For more information, please see SSL Configuration.
Share the Certificate to Other VMs (Optional)
If you want other VMs to trust the Elasticsearch SSL certificate, you need to share the CA certificate. This allows them to securely connect to Elasticsearch using the same certificate.
For more information, please see Sharing the Certificate.
Sample Search Index
Create the Shakespeare dataset below. This will be used to test how Elasticsearch index data with various fields.
This is taken from Sundog's Elasticsearch Course. . The structure has been update for Elasticsearch 8
{
"mappings": {
"properties": {
"speaker": {
"type": "keyword"
},
"play_name": {
"type": "keyword"
},
"line_id": {
"type": "integer"
},
"speech_number": {
"type": "integer"
}
}
}
}
First, store the Elasticsearch endpoint and credentials in variables:
ELASTIC_ENDPOINT="https://your-elasticsearch-endpoint"
ELASTIC_USER="your-username"
ELASTIC_PW="your-password"
Submit the mapping to Elasticsearch.
curl -s -u $ELASTIC_USER:$ELASTIC_PW \
-H 'Content-Type: application/json' \
-XPUT $ELASTIC_ENDPOINT:9200/shakespeare-sample \
--data-binary @shakespeare-mapping.json | jq
It should return:
{
"acknowledged": true,
"shards_acknowledged": true,
"index": "shakespeare"
}
Sample Bulk Indexing
Download the file below. This bulk indexing file contains lines from Shakespeare's plays, formatted for compatibility with Elasticsearch's Bulk API.
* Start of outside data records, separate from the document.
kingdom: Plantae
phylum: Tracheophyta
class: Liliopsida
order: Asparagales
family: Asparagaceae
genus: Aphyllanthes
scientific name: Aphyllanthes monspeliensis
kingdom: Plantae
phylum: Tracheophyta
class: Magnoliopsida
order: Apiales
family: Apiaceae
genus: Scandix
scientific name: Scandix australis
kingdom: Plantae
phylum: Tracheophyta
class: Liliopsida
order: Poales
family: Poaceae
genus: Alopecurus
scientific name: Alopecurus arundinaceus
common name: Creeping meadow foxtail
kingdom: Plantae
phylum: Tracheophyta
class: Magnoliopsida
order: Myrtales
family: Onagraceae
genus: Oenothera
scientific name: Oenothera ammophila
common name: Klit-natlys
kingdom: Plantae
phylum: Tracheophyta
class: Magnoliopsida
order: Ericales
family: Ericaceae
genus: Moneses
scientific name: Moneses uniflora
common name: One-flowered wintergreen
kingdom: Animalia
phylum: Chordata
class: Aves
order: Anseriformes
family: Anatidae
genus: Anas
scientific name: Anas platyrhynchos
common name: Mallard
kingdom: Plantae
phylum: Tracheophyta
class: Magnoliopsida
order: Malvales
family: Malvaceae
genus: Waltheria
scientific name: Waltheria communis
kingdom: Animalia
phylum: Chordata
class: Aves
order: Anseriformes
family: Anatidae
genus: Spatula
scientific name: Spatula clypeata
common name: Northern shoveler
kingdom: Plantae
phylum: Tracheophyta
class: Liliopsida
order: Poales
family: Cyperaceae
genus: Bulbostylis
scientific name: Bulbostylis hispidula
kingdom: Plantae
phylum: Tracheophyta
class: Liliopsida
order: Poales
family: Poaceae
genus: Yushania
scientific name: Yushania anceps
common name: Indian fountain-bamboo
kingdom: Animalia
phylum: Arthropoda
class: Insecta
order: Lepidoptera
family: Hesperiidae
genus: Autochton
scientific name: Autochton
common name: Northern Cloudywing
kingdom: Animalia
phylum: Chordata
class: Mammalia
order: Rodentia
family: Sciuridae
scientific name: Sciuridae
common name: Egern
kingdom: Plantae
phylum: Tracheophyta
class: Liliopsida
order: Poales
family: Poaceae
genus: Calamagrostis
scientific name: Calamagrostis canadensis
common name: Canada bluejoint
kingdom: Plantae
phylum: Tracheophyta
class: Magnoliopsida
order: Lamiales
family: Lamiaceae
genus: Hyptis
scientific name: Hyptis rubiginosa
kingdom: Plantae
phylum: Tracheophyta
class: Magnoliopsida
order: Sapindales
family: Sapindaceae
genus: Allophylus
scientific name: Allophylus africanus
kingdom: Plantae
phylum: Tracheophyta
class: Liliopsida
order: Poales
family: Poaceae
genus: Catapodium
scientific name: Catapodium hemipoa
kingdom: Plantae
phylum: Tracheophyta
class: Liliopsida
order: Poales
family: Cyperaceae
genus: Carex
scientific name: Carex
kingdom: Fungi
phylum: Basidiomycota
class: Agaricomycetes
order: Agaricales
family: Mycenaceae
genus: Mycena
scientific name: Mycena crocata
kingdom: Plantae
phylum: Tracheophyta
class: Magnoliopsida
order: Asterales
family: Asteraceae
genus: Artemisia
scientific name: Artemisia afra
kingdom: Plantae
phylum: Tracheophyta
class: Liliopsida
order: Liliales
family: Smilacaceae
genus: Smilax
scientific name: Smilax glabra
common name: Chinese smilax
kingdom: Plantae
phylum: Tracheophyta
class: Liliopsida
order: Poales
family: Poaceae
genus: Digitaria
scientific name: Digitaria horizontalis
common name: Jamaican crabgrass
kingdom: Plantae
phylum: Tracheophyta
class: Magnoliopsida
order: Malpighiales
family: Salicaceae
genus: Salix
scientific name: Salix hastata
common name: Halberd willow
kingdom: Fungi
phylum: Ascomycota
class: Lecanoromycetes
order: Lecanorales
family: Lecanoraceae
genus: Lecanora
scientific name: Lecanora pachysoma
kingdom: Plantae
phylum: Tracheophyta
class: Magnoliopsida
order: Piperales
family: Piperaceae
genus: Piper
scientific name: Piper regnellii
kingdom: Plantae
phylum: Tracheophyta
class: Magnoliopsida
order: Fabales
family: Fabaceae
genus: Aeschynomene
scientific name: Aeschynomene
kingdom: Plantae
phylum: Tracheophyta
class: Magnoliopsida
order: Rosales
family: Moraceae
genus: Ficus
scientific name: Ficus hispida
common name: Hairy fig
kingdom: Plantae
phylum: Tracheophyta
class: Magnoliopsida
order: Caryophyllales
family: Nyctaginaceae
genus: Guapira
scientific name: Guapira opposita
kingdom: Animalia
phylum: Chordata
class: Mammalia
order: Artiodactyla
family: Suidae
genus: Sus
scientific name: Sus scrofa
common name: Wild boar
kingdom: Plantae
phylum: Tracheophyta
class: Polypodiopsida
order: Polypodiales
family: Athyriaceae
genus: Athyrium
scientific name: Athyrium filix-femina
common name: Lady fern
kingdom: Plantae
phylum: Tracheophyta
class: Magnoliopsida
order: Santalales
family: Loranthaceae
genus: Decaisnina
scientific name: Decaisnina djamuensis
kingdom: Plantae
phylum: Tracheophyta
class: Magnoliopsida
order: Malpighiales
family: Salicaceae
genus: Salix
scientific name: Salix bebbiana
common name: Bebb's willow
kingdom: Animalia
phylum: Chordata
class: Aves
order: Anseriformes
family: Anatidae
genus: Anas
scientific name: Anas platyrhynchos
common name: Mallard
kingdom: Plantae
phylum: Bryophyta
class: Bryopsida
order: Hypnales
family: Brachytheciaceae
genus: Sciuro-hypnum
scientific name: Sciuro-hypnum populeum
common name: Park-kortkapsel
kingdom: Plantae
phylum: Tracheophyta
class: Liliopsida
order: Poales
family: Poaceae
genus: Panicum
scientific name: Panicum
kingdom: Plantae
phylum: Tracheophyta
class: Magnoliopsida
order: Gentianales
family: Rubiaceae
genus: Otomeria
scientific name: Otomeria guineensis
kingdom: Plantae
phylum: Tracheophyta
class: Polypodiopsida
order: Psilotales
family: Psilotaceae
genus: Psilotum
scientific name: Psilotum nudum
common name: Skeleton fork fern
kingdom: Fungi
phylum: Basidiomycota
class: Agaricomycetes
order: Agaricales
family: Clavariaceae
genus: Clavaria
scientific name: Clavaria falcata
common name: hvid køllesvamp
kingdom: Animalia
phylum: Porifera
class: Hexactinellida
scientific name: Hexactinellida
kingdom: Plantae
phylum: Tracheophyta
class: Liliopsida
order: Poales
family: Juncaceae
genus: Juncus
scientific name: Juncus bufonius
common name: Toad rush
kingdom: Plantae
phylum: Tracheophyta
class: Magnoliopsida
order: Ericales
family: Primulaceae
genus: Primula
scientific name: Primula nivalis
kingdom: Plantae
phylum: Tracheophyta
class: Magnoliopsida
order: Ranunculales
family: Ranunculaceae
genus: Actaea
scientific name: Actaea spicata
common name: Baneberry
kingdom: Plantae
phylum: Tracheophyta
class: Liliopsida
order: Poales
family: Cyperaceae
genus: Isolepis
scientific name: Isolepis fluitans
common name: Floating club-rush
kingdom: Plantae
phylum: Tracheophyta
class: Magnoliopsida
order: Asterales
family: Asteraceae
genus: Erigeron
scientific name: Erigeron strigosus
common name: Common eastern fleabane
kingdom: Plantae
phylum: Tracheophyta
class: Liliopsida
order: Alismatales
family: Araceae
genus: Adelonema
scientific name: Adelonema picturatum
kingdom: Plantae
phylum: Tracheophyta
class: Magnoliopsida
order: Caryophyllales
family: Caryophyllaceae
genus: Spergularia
Run the following command to index the data into Elasticsearch:
curl -s -u $ELASTIC_USER:$ELASTIC_PW \
-H 'Content-Type: application/json' \
-XPOST $ELASTIC_ENDPOINT:9200/shakespeare/_bulk?pretty \
--data-binary @shakespeare_8.0.json | jq
After indexing, you can search for the famous line "to be or not to be" using this query:
curl -u $ELASTIC_USER:$ELASTIC_PW \
-H 'Content-Type: application/json' \
-XGET $ELASTIC_ENDPOINT:9200/shakespeare/_search?pretty -d '
{
"query": {
"match_phrase": {
"text_entry": "to be or not to be"
}
}
}'
If the data was indexed correctly, the query should return the following result:
{
"took" : 18,
"timed_out" : false,
"_shards" : {
"total" : 1,
"successful" : 1,
"skipped" : 0,
"failed" : 0
},
"hits" : {
"total" : {
"value" : 1,
"relation" : "eq"
},
"max_score" : 13.889601,
"hits" : [
{
"_index" : "shakespeare",
"_id" : "34229",
"_score" : 13.889601,
"_source" : {
"type" : "line",
"line_id" : 34230,
"play_name" : "Hamlet",
"speech_number" : 19,
"line_number" : "3.1.64",
"speaker" : "HAMLET",
"text_entry" : "To be, or not to be: that is the question:"
}
}
]
}
}